More companies are using installment payments to lure consumers away from credit cards, and MasterCard is testing a model that could lure them back.

MasterCard will test its own installment payment system in Europe later this year. Issuers will invite consumers to sign up for the service, which will be activated as part of the existing card account, so there's no need to issue a new line of credit.

"It's not in any way going to cannibalize credit cards," said Andrew Buckley, group executive of core products for Europe at MasterCard. "We spoke to one bank that had this, and the executive was dismissive of the idea that installment payments would hurt credit cards."

During the test, consumers will choose between debit, credit or installments at the point of sale. Consumers and the retailer agree on the number of months and the payment amount for each month, all within parameters that the issuer sets. The issuer can then approve the transaction and set the rates for the installment payments.

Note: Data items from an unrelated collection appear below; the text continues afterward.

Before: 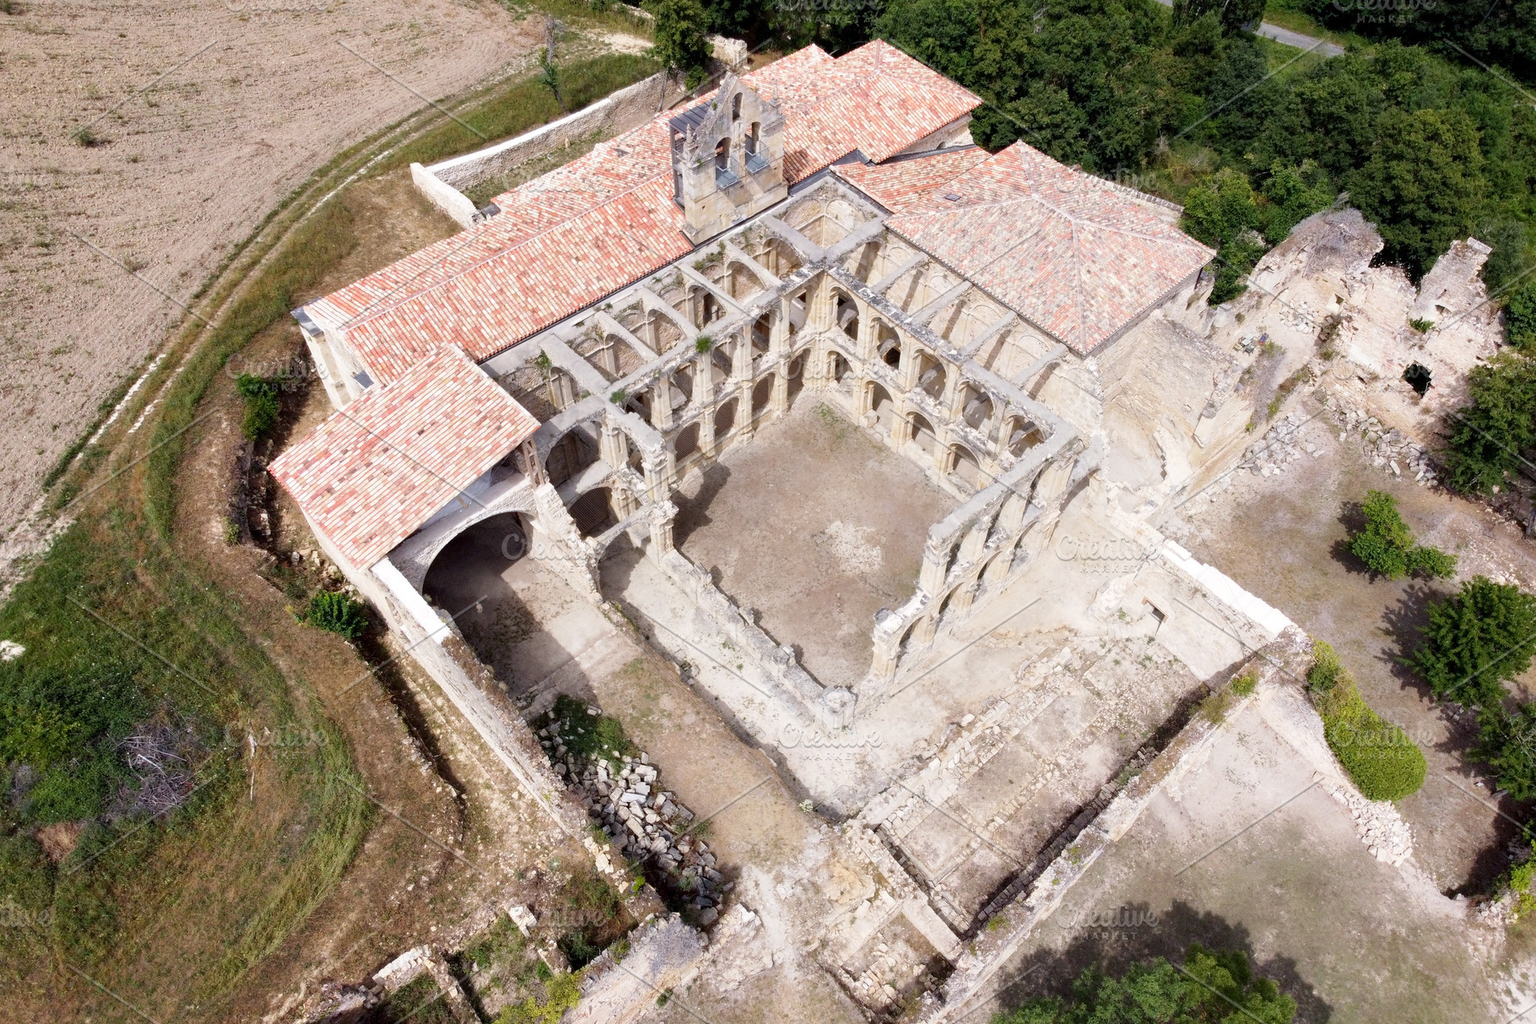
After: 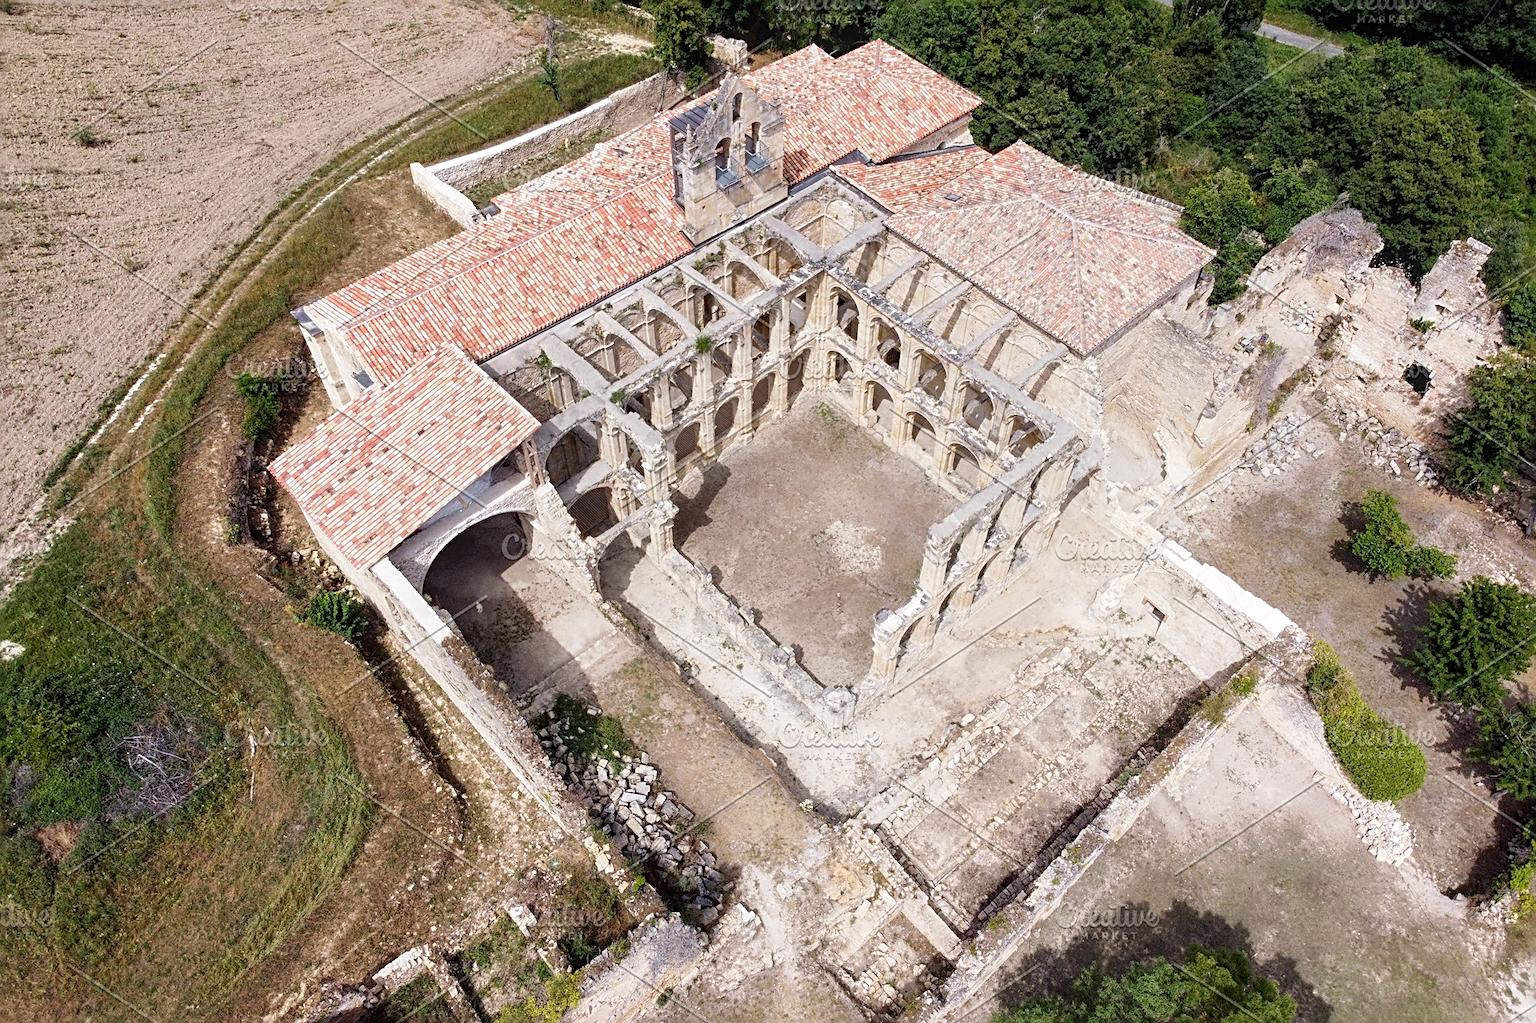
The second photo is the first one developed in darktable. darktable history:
sharpen: radius 2.767
local contrast: detail 115%
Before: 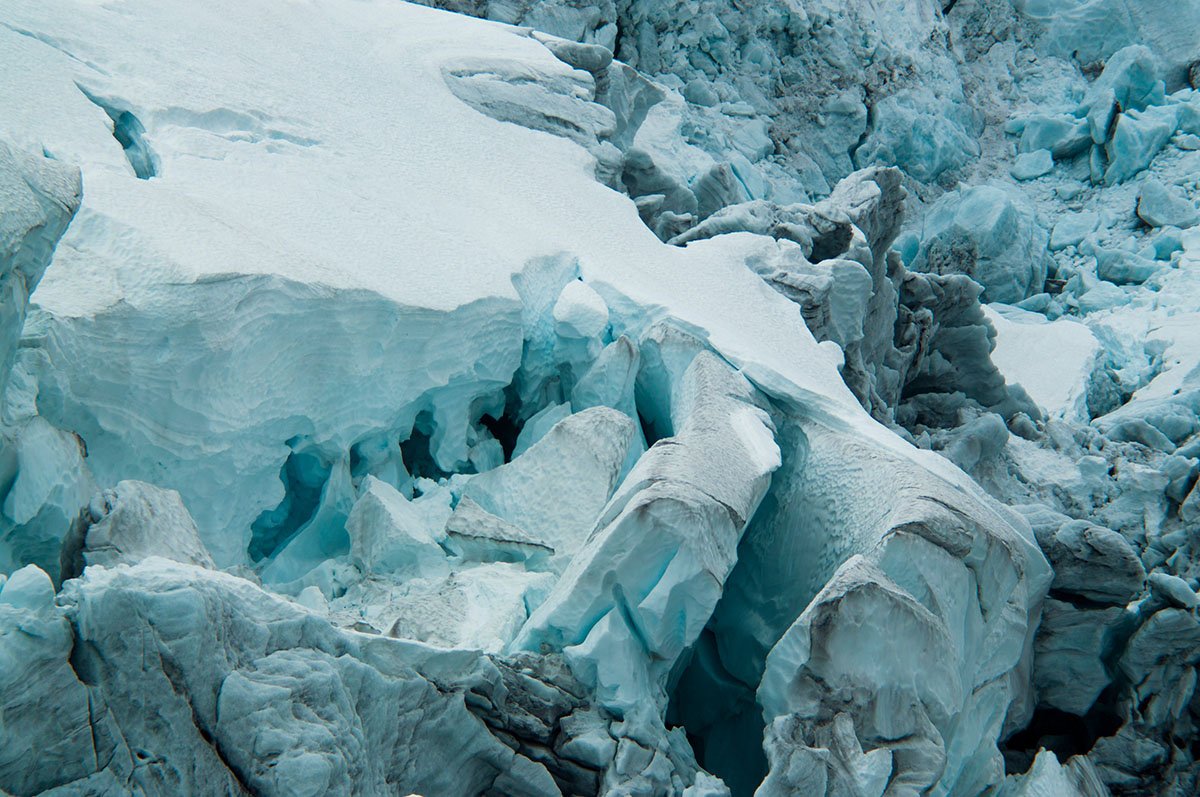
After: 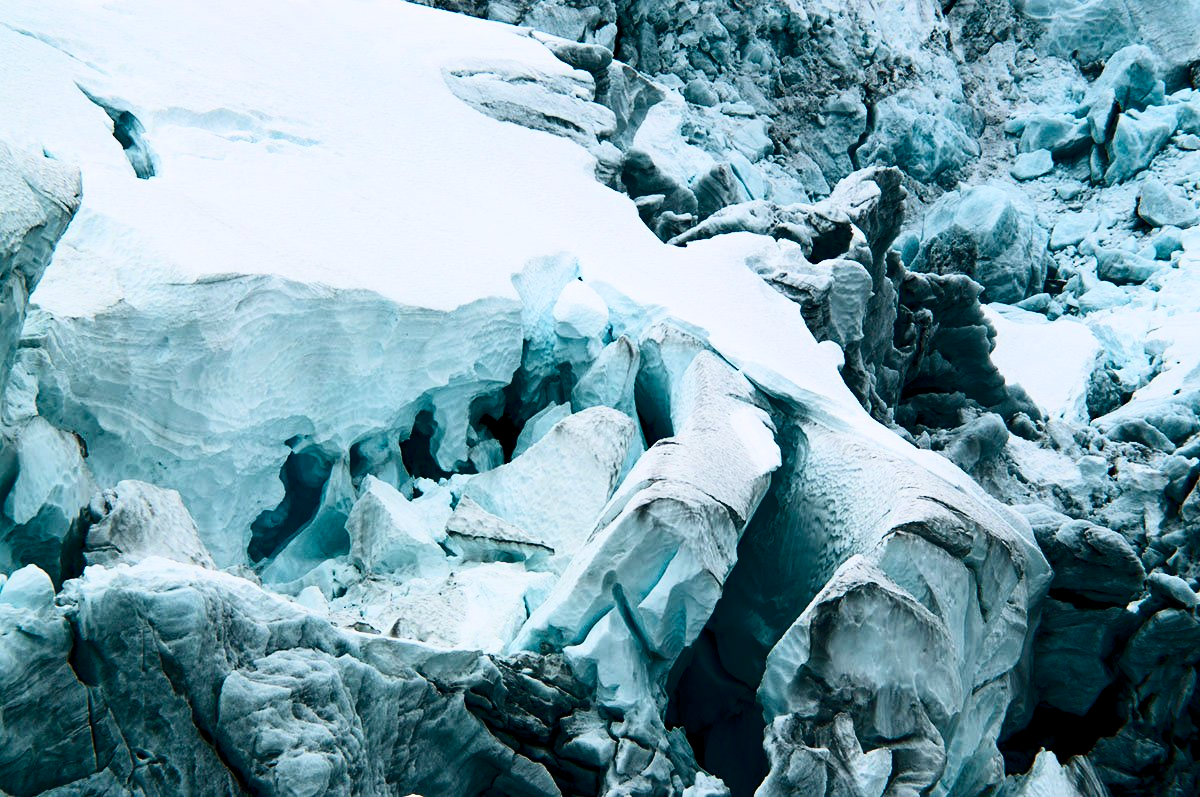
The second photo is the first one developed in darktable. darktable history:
color balance rgb: shadows lift › chroma 2%, shadows lift › hue 217.2°, power › chroma 0.25%, power › hue 60°, highlights gain › chroma 1.5%, highlights gain › hue 309.6°, global offset › luminance -0.5%, perceptual saturation grading › global saturation 15%, global vibrance 20%
contrast brightness saturation: contrast 0.5, saturation -0.1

There will be some variability in the fees, though for the installment program to work, the fees would likely have to be less than normal interchange for credit card purchases.

"Based on our discussions with issuers, they will price this at a different rate than normal credit and that rate will probably be lower," Buckley said. "In some cases, we hear issuers may make the first one or two installment payments free and charge more for later months."

MasterCard surveyed about 10,000 consumers in Europe, and found an appetite for more flexibility, visibility and control over payments. There is a "sweet spot" for installment payments, generally for items that are below the threshold for a very large credit card purchase, or the smaller purchases that are more common with debit cards, Buckley said. He envisions purchases of several hundred dollars for household appliances or vacation travel.

"If you buy that television, you want to know what you're paying each month for that television and for how many months," Buckley said.

This model is usually used in marketing campaigns to sway people from credit cards. Splitit, formerly called PayItSimple, handles installment payments for e-commerce merchants globally. Affirm, a mobile payments company founded by PayPal co-founder Max Levchin, also offers installment payments.  

Another provider, FuturePay, is expanding its technology for the omnichannel shopping experience, where installment plans can be initiated in either mobile or physical retail channels. PayPal also hopes to use its long-standing installment option as part of its push into physical stores.

"Credit customization is coming to the point of sale and coming fast," said Richard Crone, a payments consultant. "Defining custom payment terms is not new but mass customization with economies of scale at the point of sale is."

Private label credit providers have offered installment plans for decades, Crone said, but mobile wallets will make it more practical to bring the model to other payment types.

"Mobile wallets will let consumers do this in the privacy of their own phone, without any embarrassing interaction with store clerks," Crone said, adding that can increase ticket value and create a new category of lending.

M-commerce driven installments are used mostly in Europe, though that's expected to change as the myriad providers target the U.S. to expand their footprints. MasterCard also sees potential outside Europe for installment payments, Buckley said.

"As we see digital payments expand you will see a move toward consumers choosing at the point of sale between 'debit,' 'credit,' and 'installment,'" Buckley said. "Today all of those are considered different types of payments, but I see them converging."

MasterCard is positioning the product as a way to streamline the store credit experience. While installment payments exist in many European countries, a specific terminal is often required for each bank that partners with the merchant.

"You can have up to ten different terminals for installment payments," Buckley said. "The consumer has to tell the store clerk which bank he or she has an account with, and then go to a terminal for that bank. We can deal with that pain point."